◆ Text section ◆
==================================================
And I wonder why you don't call for "progressives" to join the Tory party to have some influence on the next government?
IN your analysis what is the difference between Conservative and Labour?

Dave, i do wonder sometimes if you are aware what is happening for those at the very bottom: with urging from IDS and Policy Exchange, Cameron has said he plans to do away with the welfare state as we understand it, stopping benefits completely in many cases and putting the onus on voluntary groups, charities. Now i know that is something Purnell is doing, but Camerons plans which he intends to implement in a big bang' (or big cut) go much further.

Dave
You are SO funny!

Times change and people change with them, as you so correctly perceive.

The Tories who voted for Blair, were the 18-24's of their Thatcherite parents.

The Cameron voting Tories are the children of Blair.

So the Tories are Toffs slogan was the deeply dismal failure that the Demon eyes Blair was.
Deservedly so..neither struck a note with a modern electorate. And Brown's constant harping back to event of 20 years ago to make his own failures excusable has been equally ineffective, as a cursory glance at any poll will show.

Look to Obama for inspiration. Its all about the future.

Given that Morrissey is militantly veggie, a republican (both in the Irish and anti-monarchy senses) and sexually ambiguous...

It's hardly what you think of when you see Cameron.

No, the attack on the Tories should be this:

Cameron's shadow cabinet is packed with millionaires. Are these really the kind of people you want running the economy in a recession? Do they know what it's like paying rising utility bills, coping with the mortgage, facing redundancy, etc.?
==================================================
Write out word for word the part of the comment thread on the Tories and Labour that starts with "The Cameron voting" and goes on through "facing redundancy, etc.?".

◆ Supplied data ◆
==================================================
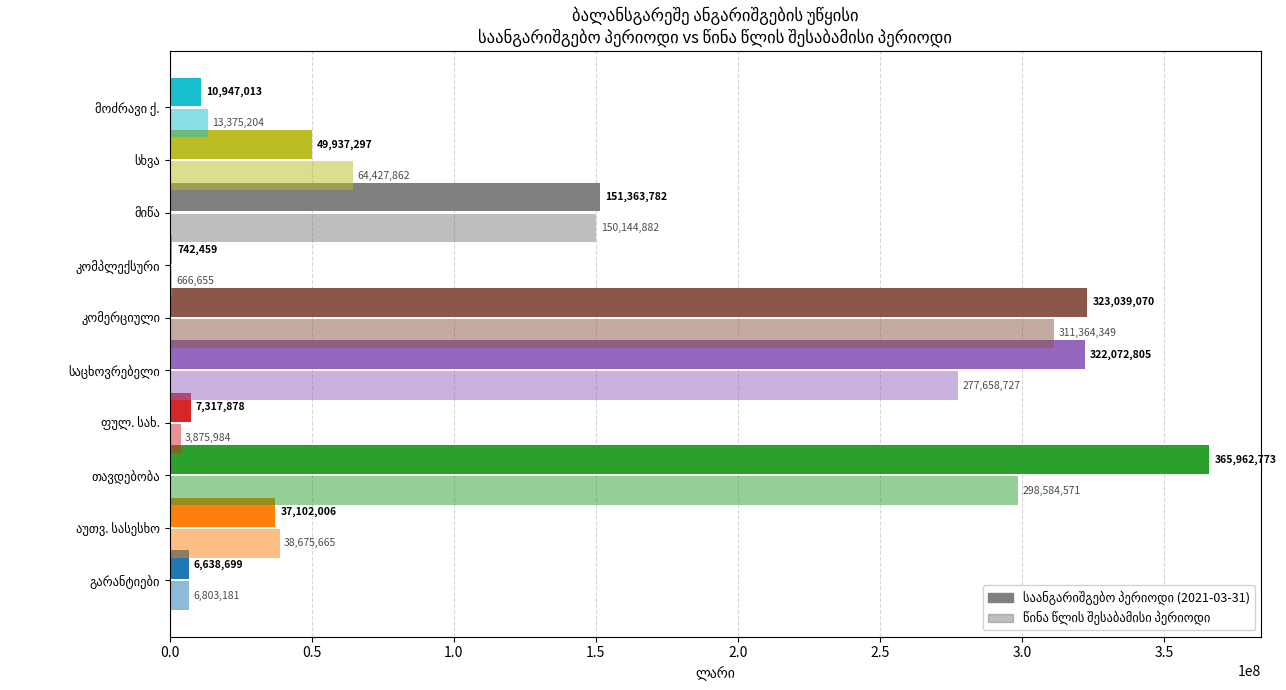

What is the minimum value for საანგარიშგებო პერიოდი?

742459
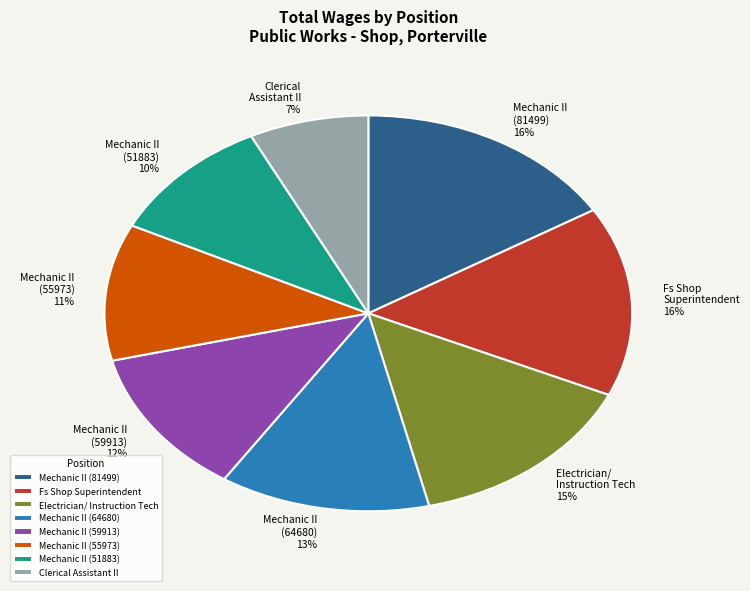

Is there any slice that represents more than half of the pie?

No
==================================================
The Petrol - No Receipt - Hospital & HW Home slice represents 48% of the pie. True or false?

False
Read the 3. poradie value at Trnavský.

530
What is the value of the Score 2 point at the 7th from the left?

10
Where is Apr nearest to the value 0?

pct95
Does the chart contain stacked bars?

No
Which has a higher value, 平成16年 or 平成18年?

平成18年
==================================================
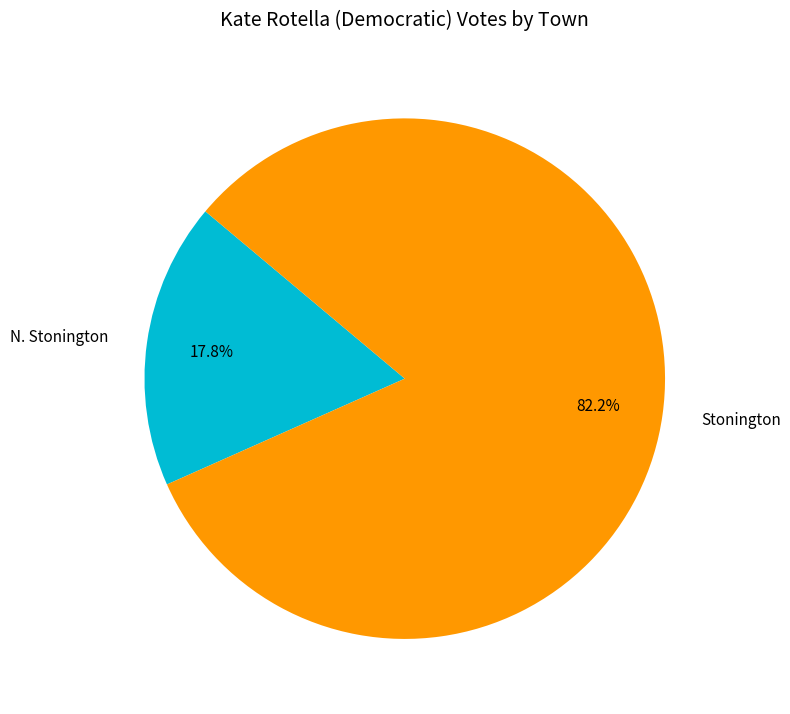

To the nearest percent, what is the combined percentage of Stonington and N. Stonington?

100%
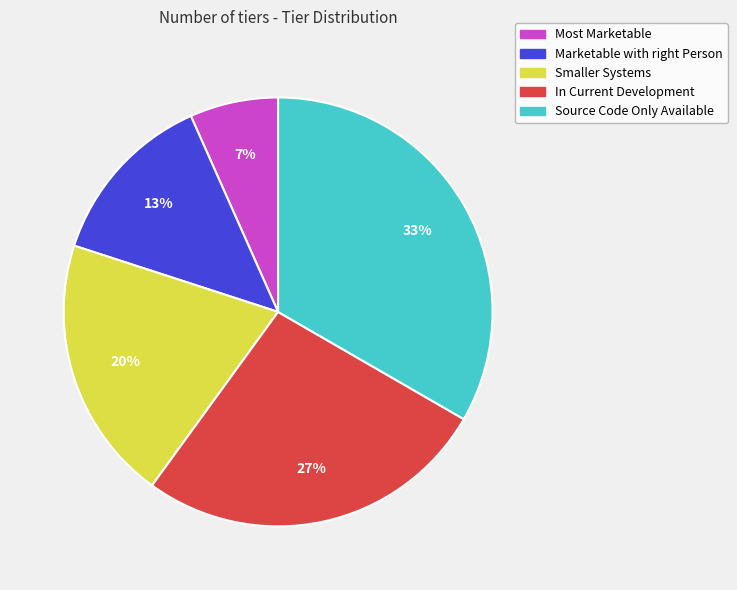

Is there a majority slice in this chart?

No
==================================================
◆ Reply to the exercise ◆
The Cameron voting Tories are the children of Blair.

So the Tories are Toffs slogan was the deeply dismal failure that the Demon eyes Blair was.
Deservedly so..neither struck a note with a modern electorate. And Brown's constant harping back to event of 20 years ago to make his own failures excusable has been equally ineffective, as a cursory glance at any poll will show.

Look to Obama for inspiration. Its all about the future.

Given that Morrissey is militantly veggie, a republican (both in the Irish and anti-monarchy senses) and sexually ambiguous...

It's hardly what you think of when you see Cameron.

No, the attack on the Tories should be this:

Cameron's shadow cabinet is packed with millionaires. Are these really the kind of people you want running the economy in a recession? Do they know what it's like paying rising utility bills, coping with the mortgage, facing redundancy, etc.?